Intanto, la BCE e la Commissione Europea si dicono pronte a tutto pur di stabilizzare eventuali “scossoni” dal punto di vista finanziario. Lo stesso vale anche per Bank of Japan.

Il leader dell’UKIP Nigel Garage esulta per la vittoria del “leave” al referendum. Il peggior incubo per tanti europeisti si è realizzato. Ora chi fermerà le “sirene populiste” presenti in Italia, Francia, Olanda, Germania etc.? Marine Le Pen, leader del Front National, fa sapere da Twitter che desidera un referendum per l’uscita della Francia dall’Europa. Le Pen ha da sempre dimostrato il suo essere un’euro-scettica e la vittoria del “leave” nel Brexit non fa che rinforzare le sue tante richieste riguardo il rapporto tra la Francia e l’Europa.


Al di là del peso della questione dei migranti che sicuramente della vittoria del leave in UK ha sicuramente avuto la sua parte, così come quella delle minacce terroristiche che hanno alimentato afflati nazionalisti non regge più politicamente il blocco conservatori (popolari) – socialdemocratici che aveva sostenuto lo “status quo” europeo per qualche decennio.

Riemerge, forse, l’antica frattura città/campagna di cui continuano a parlare i manuali nonostante nella realtà apparisse affogata in un processo di urbanizzazione selvaggia)

A perderci ancora una volta sono le nuove generazioni. Quelli che poi sono davvero influenzati dal risultato del voto. E non coloro che massicciamente hanno votato dall'alto delle loro pensioni, dei loro ricordi di gioventù e dai cuscini di un divano al di fuori del mondo e del futuro.

Secondo i dati di Yougov , ben il 75 per cento dei britannici tra i 18 e i 24 anni ha votato per restare all'interno dell'Unione. E così pure chi non è al tramonto del proprio futuro ma in molti casi solo all'inizio della propria carriera: i cittadini tra i 25 e i 49 anni. Entusiasta per l'uscita è invece la maggioranza degli over 50: al 44 per cento per il restare coloro che hanno tra i 50 e i 64 anni, solo al 39 gli over 65.

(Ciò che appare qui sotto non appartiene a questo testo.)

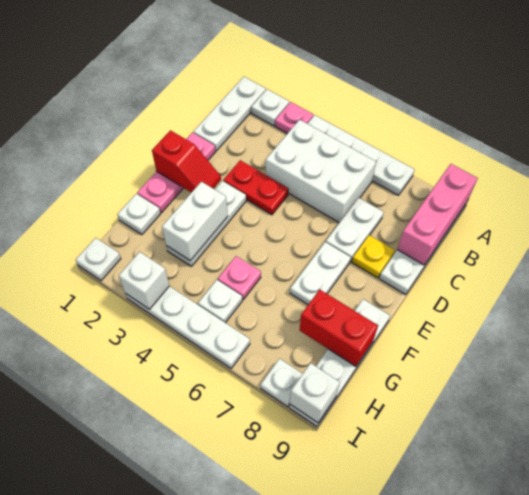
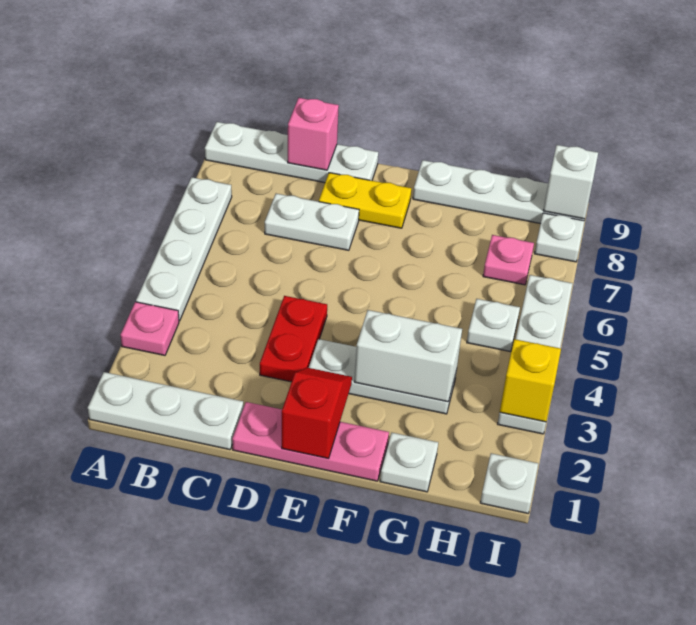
white 1x1 plate [251,89,289,126] -> none
pink 1x3 brick [397,164,478,265] -> pink 1x1 brick [288,98,339,170]
white 2x3 brick [266,120,376,223] -> none
yellow 1x1 plate [352,235,395,278] -> yellow 1x2 plate [319,173,411,228]
white 1x2 plate [290,242,351,304] -> none
pink 1x1 plate [218,256,261,300] -> pink 1x1 plate moved to [483,235,534,285]
red 1x2 brick [300,290,378,366] -> none
white 1x1 brick [119,252,169,309] -> yellow 1x1 brick [500,339,561,422]

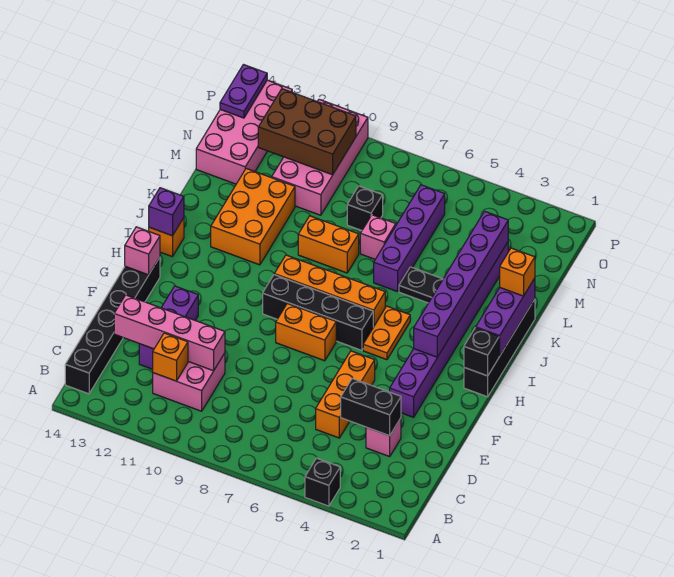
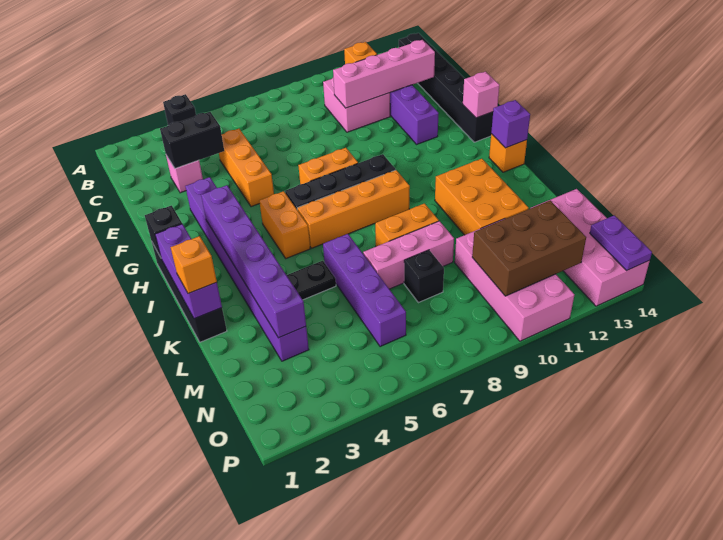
orange 1x2 plate [363,306,410,360] -> orange 1x2 brick [259,191,310,258]
pink 1x1 brick [360,215,396,259] -> pink 1x3 brick [363,221,454,289]

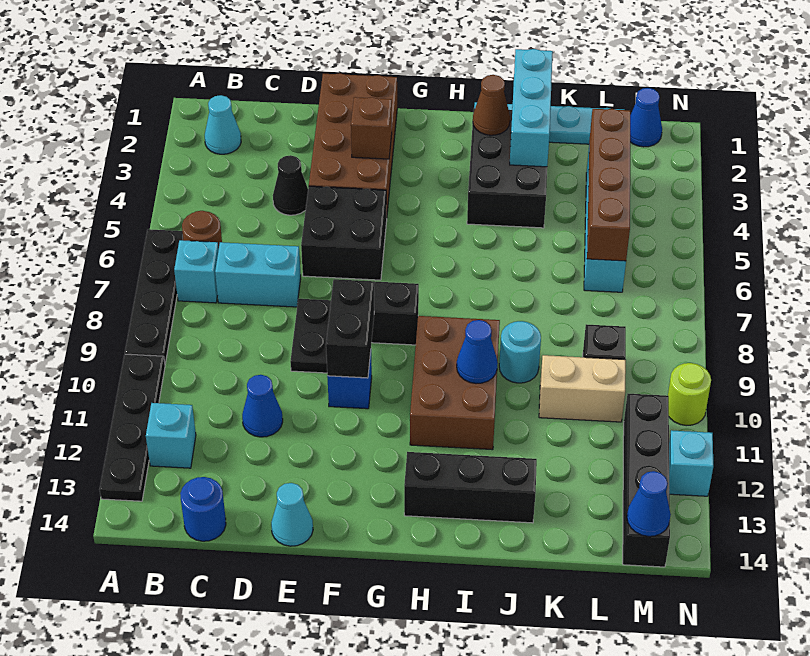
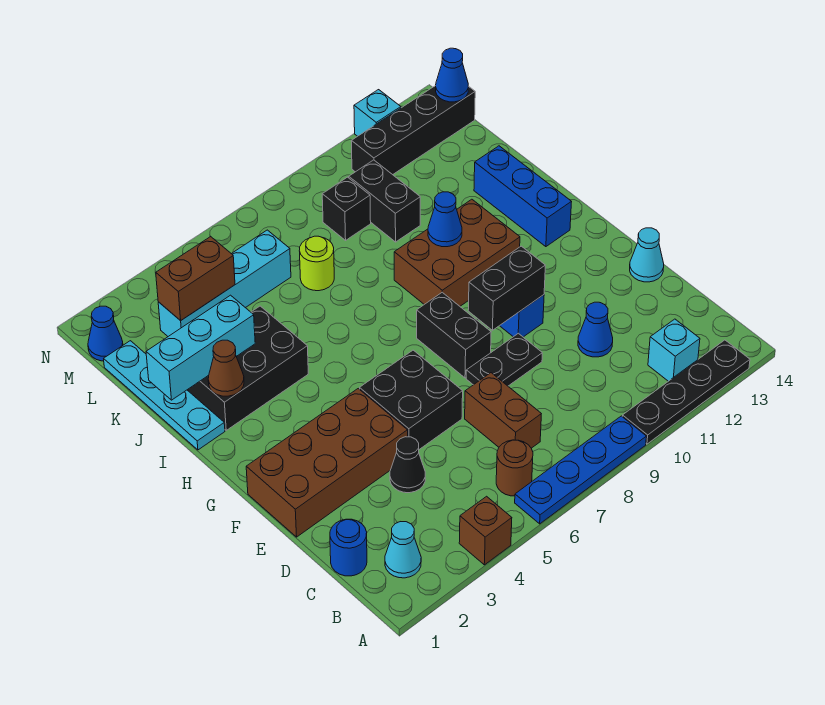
black 1x4 plate [125,229,183,363] -> blue 1x4 plate [515,416,646,524]
cyan 1x1 brick [174,240,219,303] -> none
cyan 1x2 brick [215,242,301,307] -> brown 1x2 brick [465,373,541,448]
blue 1x1 round brick [180,477,226,541] -> blue 1x1 round brick moved to [330,519,367,576]
brown 1x1 brick [351,97,392,159] -> brown 1x1 brick moved to [459,496,512,565]
black 1x3 brick [404,452,537,523] -> blue 1x3 brick [474,146,571,247]
cyan 1x1 round brick [499,321,541,383] -> none
tan 1x2 brick [539,355,626,422] -> black 1x2 brick [349,160,420,242]
brown 1x4 brick [587,109,630,261] -> brown 1x2 brick [156,237,235,321]
lime 1x1 round brick [668,363,711,426] -> lime 1x1 round brick moved to [299,236,334,291]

Che poi, scorrettamente viene da chiedersi: ma perché far votare chi ha più di 65 anni sulla direzione che la nazione dovrà intraprendere nel futuro? Perché obbligare i più giovani a pagare gli errori dei più vecchi? La risposta è tanto banale quanto brutale. Perché ai più anziani la questione Brexit interessa e molto.

Perché si ricordano di quando la Gran Bretagna era ricca, temuta e omogenea (con lo status dei non britannici delle colonie molti gradini al di sotto dei britannici, certo non paritetico come impone oggi l'Europa) e lì vogliono tornare, indipendentemente da quello che fa il resto dell'Europa o del mondo.


In molti avevano già avvertito che questo poteva essere un problema per la campagna del “Remain”: secondo diversi esperti gli elettori più giovani sono spesso i più entusiasti e radicali durante la campagna elettorale, ma anche i meno certi di andare effettivamente a votare il giorno delle elezioni. La popolazione anziana inoltre, come in moltissimi altri paesi occidentali, è maggioritaria rispetto a quella under 40: secondo il censimento del 2011, i britannici nella fascia di età 19-40 sono meno del 30 per cento rispetto alla popolazione totale.